Топоизомераза 1 разрезает связи между цепями ДНК, тем самым раскручивая двойную спираль и делая возможными репликацию, трансляцию и другие процессы. Так же она обладает репаративной активностью и способна вносить одноцепочечные разрывы. Выдача для топоизомеразы содержит всего 3 выравнивания, последнее из которых имеет ужасно большой E-value и маленький вес, то есть является случайным. Два других имеют 0 E-value и вес 585-582, нормальную длину и высокий процент идентичности (у лучшего 49%), значит, в геноме присутствуют гены гомологов топоизомеразы, что неудивительно, учитывая её необходимость в клеточных процессах. Сборка, скорее всего, диплоидная, поэтому находки две (как и для гистона), а разные веса и процент схожести они могут иметь из-за вариативности алллеля, не влияющей на выполнение функции белка.

Задание 4. Поиск гена белка в контиге.

В геноме мексиканской амбистомы белки неаннотированы, поэтому я взяла тот же контиг, который в прошлом практикуме предлагался к скачиванию. Поиск проводился при помощи blastx, тк мы ищем транскрипт нуклеотидной последовательности в протеомах, и был ограничен таксоном Chordata.
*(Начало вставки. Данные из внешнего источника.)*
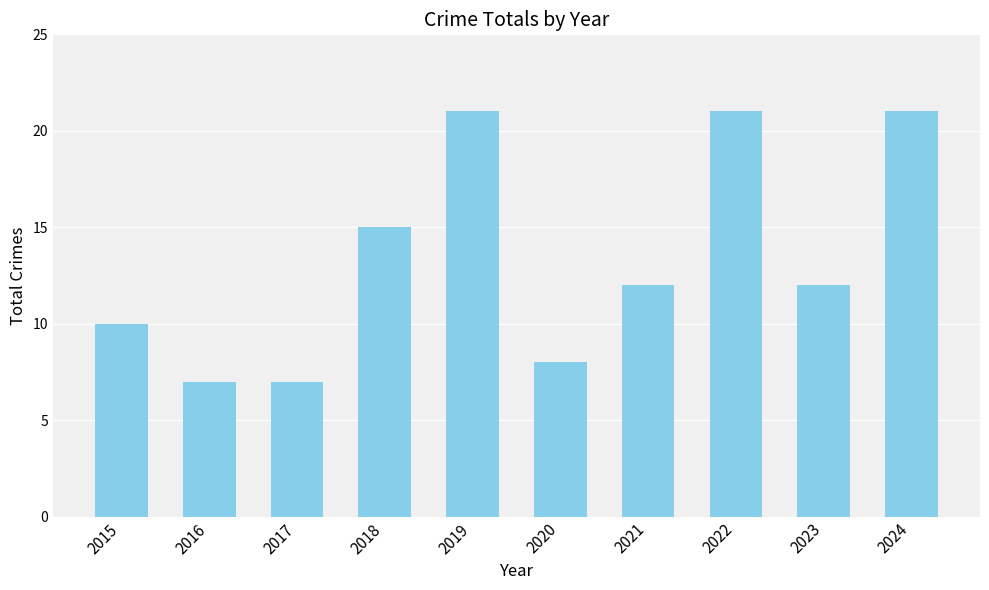

True or false: the data shows 7 at 2016.

True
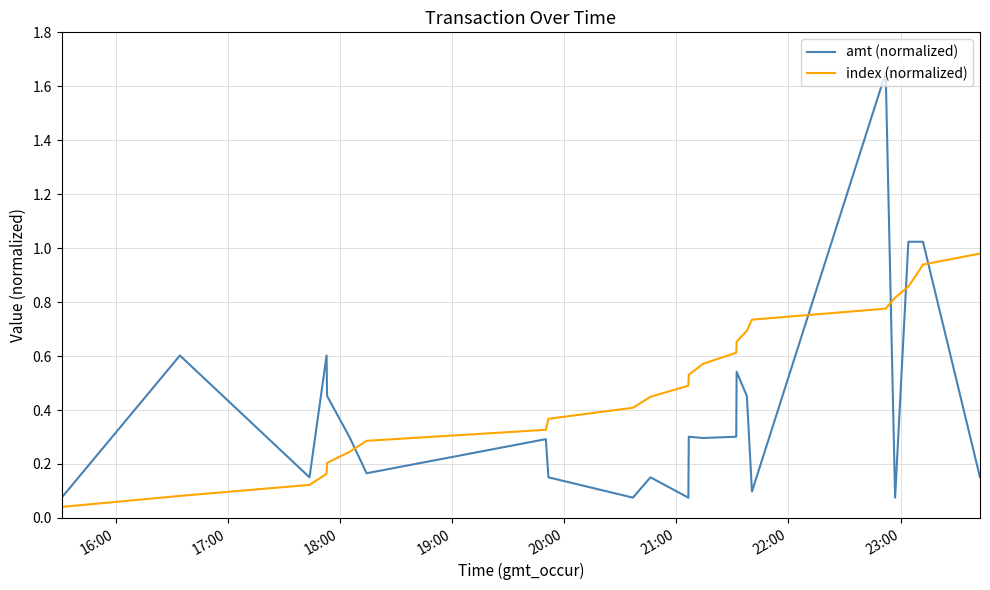

How many intersections are there between index (normalized) and amt (normalized)?

5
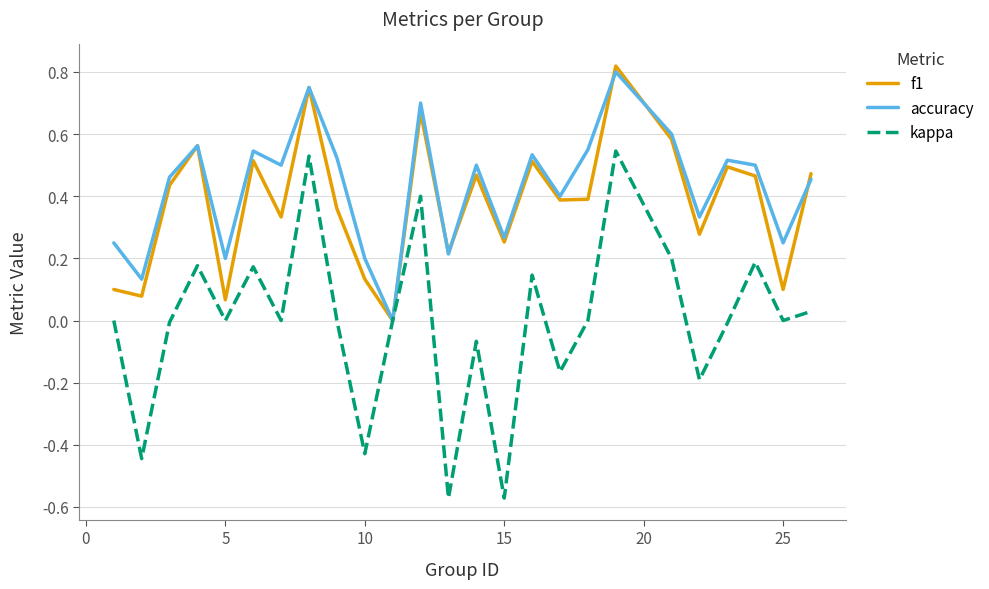

Which series has the largest range (max minus min)?

kappa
На изображении видно, что большинство белков в выдаче имеют статус PREDICTED, что не позволяет уверенно утверждать их функцию, или retrotransposone-like, что может указывать на их принадлежность вирусам. Единственный белок из 100 последовательностей в выдаче, который не является вирусным и имеет установленную функцию - receptor-type tyrosine-protein phosphatase gamma-like, принадлежит семейству тирозиновых фосфатаз - сигнальных молекул, регулирующих такие клеточные процессы, как клеточный рост, митоз, дифференциация, онкогенная трансформация. Последовательность принадлежит лучепёрой рыбе Ханос (Chanos Chanos).
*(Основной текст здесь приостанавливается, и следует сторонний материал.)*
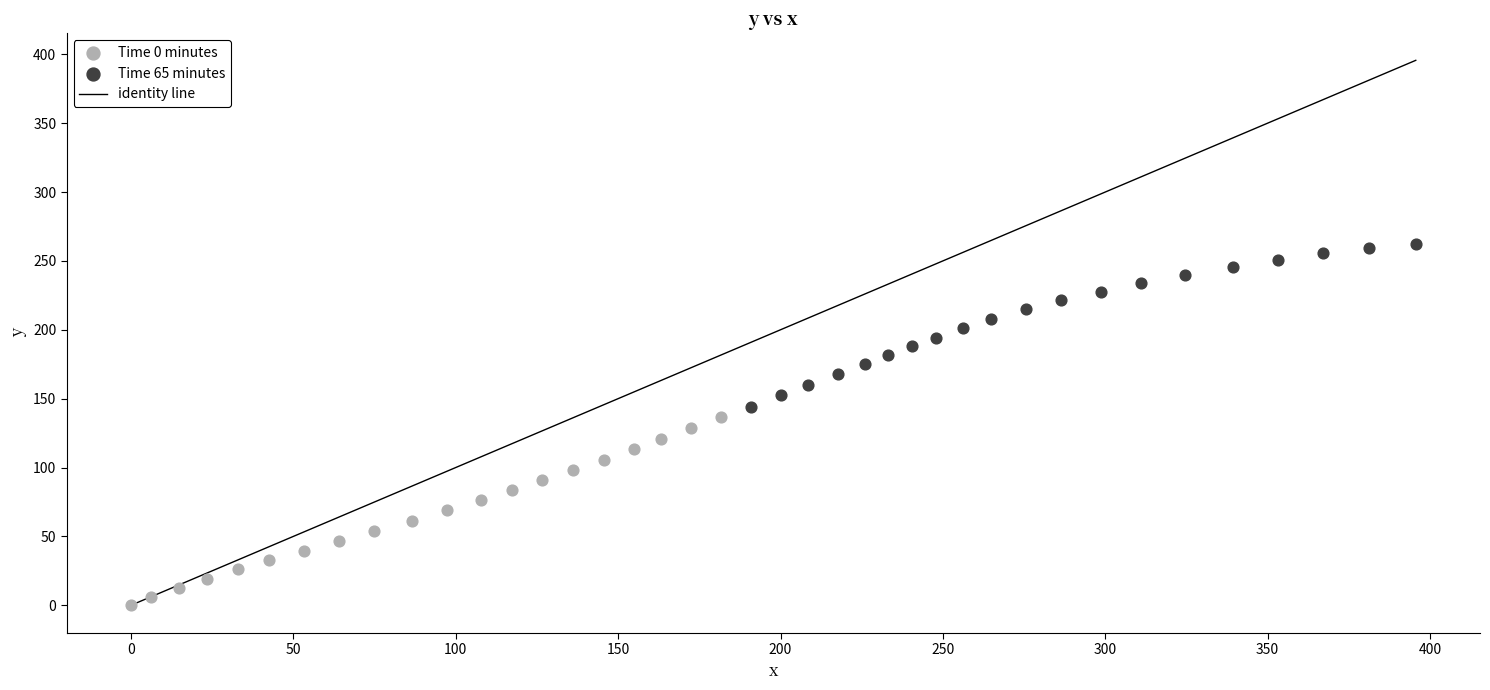

Which series contains the highest Y value?

Time 65 minutes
Здесь изображено первое выравнивание с этим белком. Всего выравниваний построено 7 и их общая длина 2624 аминокислоты, общий вес 829 (максимальный вес отдельного выравнивания - 240), процент покрытия 8 (неудивительно, ведь мы выравниваем один белок на целый контиг длиной около 35 000 пар нуклеотидов), E-value 8е-89, то есть достаточно низкий, процент идентичности 47,45%. Причина того, что белок выровнялся не полностью, может быть в гомологичности отдельных доменов белков или в присутствии в гене интронов. Кроме того, хвостатые амфибии и лучепёрые рыбы не являются близкородственными и за время с тех пор, как эти группы разошлись, могло накопиться большое количество мутаций.